An increase in Mississippi’s cigarette tax appears unlikely this year after state lawmakers failed to agree Wednesday on how much the 18-cent tax should be raised.
Proposals to increase it to 60 cents and 80 cents died on a key legislative deadline as House and Senate leaders ended negotiations without a compromise. Both sides said it’s doubtful the issue will resurface before the 2009 regular session ends Tuesday, but they did not rule out the possibility.
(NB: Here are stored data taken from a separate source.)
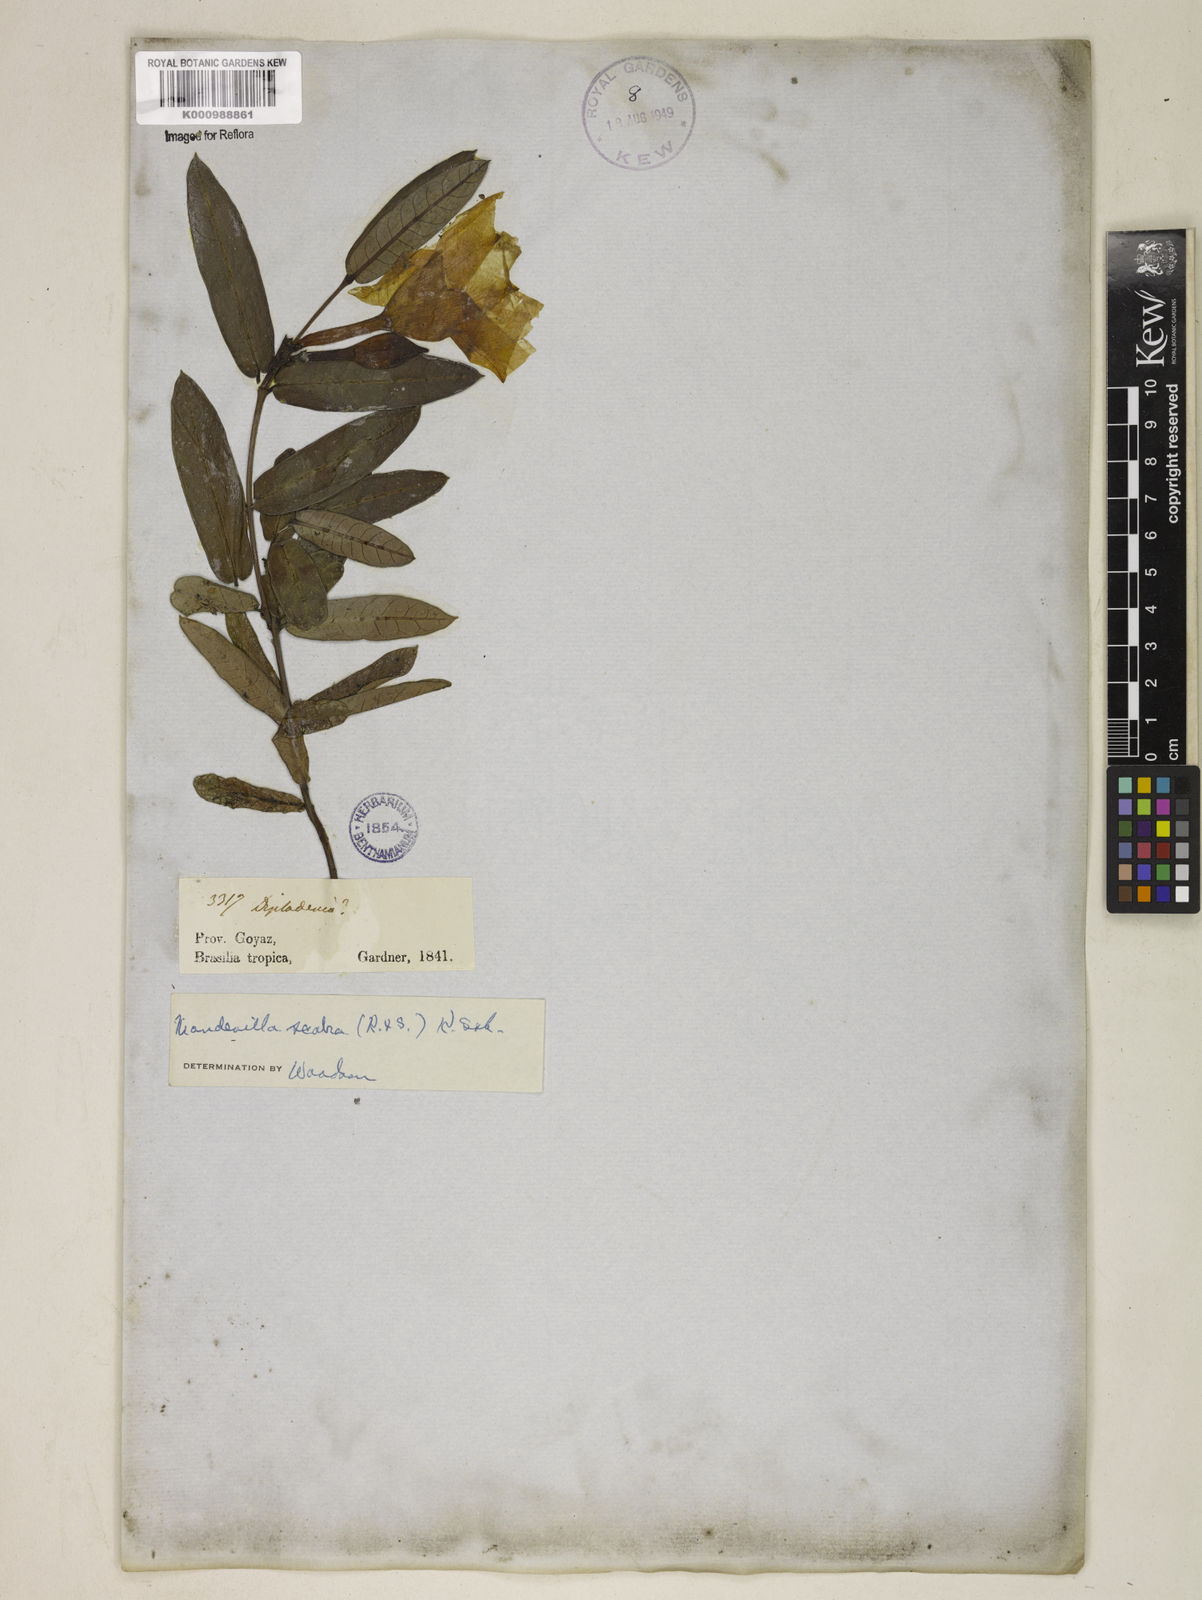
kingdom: Plantae
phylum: Tracheophyta
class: Magnoliopsida
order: Gentianales
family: Apocynaceae
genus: Mandevilla
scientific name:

Their lack of agreement leaves in limbo a funding source lawmakers hoped to use as a national recession continues to erode state revenues. Negotiators had tentatively agreed to use some of the money to help smoking cessation programs and boost a fund that keeps car-tag costs from rising.
But House Ways and Means Committee Chairman Percy Watson said the Senate’s final offer of 60 cents would not generate enough revenue or do enough to deter people from smoking. Senate Finance Committee Chairman Dean Kirby said he doubted the House’s 80-cent proposal would pass the Republican-controlled Senate, where some lawmakers object to any tax increase.
Both plans also faced potential opposition from GOP Gov. Haley Barbour, a former tobacco lobbyist who proposed a much lower hike. His spokesman, Dan Turner, said Barbour worries a recent federal tobacco tax increase will push the state’s rate too high and diminish revenues. He said the governor objects to earmarking the money.